Work to be completed ▸ Return, word for word, the line containing "1267 445 4.00" and every line after it through the last line of the records below.

========================================================================

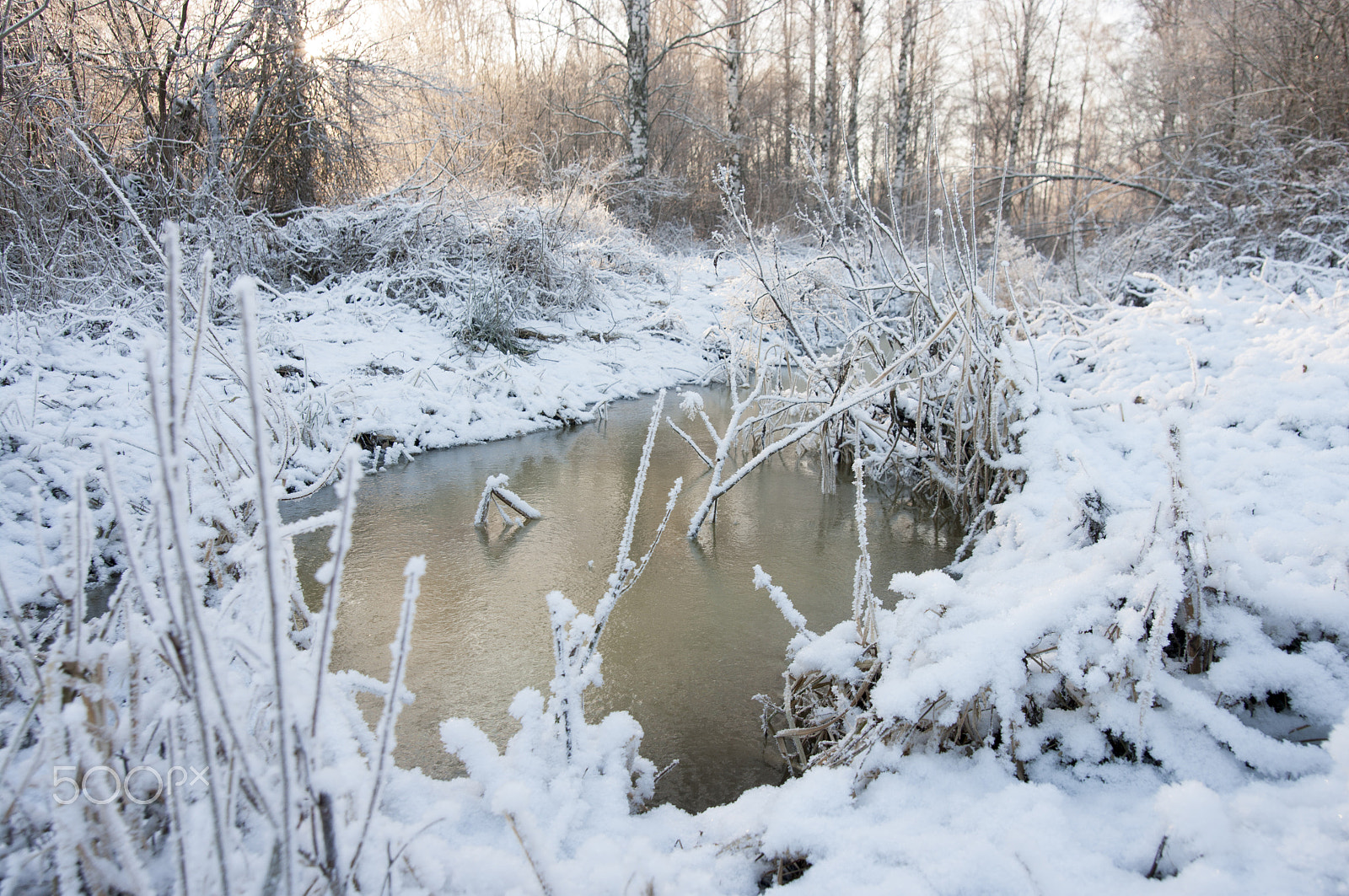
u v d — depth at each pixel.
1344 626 2.52
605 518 5.44
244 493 2.13
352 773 1.84
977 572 3.86
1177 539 2.54
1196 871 1.75
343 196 11.97
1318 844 1.78
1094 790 2.24
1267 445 4.00
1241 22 13.46
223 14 10.31
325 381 7.27
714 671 3.44
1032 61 27.56
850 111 24.75
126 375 6.16
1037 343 6.46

========================================================================

Answer section ▸
1267 445 4.00
1241 22 13.46
223 14 10.31
325 381 7.27
714 671 3.44
1032 61 27.56
850 111 24.75
126 375 6.16
1037 343 6.46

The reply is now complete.